__Passage to read__:
=-=-=
The air cargo market continues to look weak – but economists, forwarders and airlines are confident it won’t – at least – get much worse.

WorldACD said yesterday tonnage and rates fell again in week 22, up to 4 June, with volumes down 4% week on week and rates down 1%.

“Average pricing decreased slightly, on a two-week on two-week basis, from all of the main origin regions, with rates outbound Europe to Asia Pacific showing the most notable change (-4%),” it said.

Chargeable weight in the two-week period, year on year, was down 8% – with ex-North America down 18%, ex-Europe down 9%, and ex-Asia Pacific down 6%. Traffic ex-Middle East & South Asia is up 6%, YoY, however, with capacity up 11% overall and up 29% in Asia Pacific.

Flexport, which has three 747 freighters operated by Atlas Air, agreed the market was “not great”.

“The industry was hoping for a second-half business rebound. I don’t think we’ll get it,” explained Neel Jones Shah, EVP and head of global air freight for the forwarder.

“But the global economy is in better shape than was thought,” he added, “and, overall, the health of the US economy is quite good.”

He was bullish on medium-term demand, and said: “I think we will see an acceleration of demand in 2024, and more normalisation. 2023 looks a lot like 2019, but yields are still high, although jet fuel is also high, as are pilot costs.

“In fact, there are much higher input costs, which airlines can’t absorb alone, so they need high revenues.”

But he noted: “Many tradelanes now are seeing yields below 2019 levels. The amount of capacity on the transatlantic right now is crazy, and parts of South-east Asia are seeing passengers flood back.”

He added that China was still “behind the curve” on passenger traffic, as was Hong Kong.
=-=-=
__Data section__:
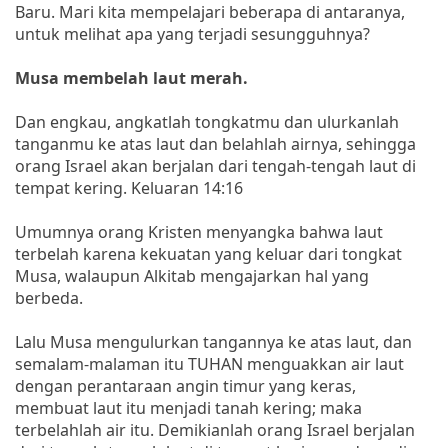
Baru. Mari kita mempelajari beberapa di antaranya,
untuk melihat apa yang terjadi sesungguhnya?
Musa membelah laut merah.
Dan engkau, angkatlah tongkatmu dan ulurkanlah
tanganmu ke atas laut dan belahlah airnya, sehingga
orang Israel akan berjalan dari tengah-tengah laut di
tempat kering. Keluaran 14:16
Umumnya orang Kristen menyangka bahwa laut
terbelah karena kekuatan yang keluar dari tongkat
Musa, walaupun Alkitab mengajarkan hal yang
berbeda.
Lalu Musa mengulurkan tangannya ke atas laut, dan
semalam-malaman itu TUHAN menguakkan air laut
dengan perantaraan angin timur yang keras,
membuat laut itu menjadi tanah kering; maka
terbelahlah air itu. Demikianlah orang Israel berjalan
=-=-=
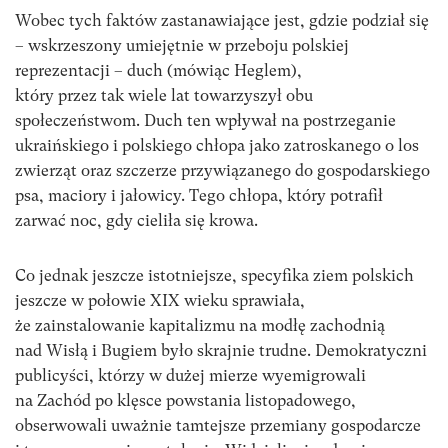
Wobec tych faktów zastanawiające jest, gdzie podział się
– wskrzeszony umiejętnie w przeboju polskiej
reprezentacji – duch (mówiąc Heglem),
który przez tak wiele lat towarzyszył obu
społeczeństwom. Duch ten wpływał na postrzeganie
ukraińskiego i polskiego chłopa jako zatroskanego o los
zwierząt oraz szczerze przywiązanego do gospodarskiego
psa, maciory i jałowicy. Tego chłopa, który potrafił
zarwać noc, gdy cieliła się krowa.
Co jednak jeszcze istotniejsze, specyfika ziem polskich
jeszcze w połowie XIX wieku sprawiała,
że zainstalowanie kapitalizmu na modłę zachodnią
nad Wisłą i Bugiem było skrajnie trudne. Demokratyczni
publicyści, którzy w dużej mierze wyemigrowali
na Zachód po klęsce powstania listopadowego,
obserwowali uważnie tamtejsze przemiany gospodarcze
=-=-=
__Activity 1__: Can you write out the part of the air cargo article that runs from "He was bullish" to "are pilot costs."?
__Activity 2__: For which origin regions does the air cargo article give a year-on-year change in chargeable weight, and what is the change for each?

__Answer box 1__:
He was bullish on medium-term demand, and said: “I think we will see an acceleration of demand in 2024, and more normalisation. 2023 looks a lot like 2019, but yields are still high, although jet fuel is also high, as are pilot costs.

__Answer box 2__:
- North America: down 18%
- Europe: down 9%
- Asia Pacific: down 6%
- Middle East & South Asia: up 6%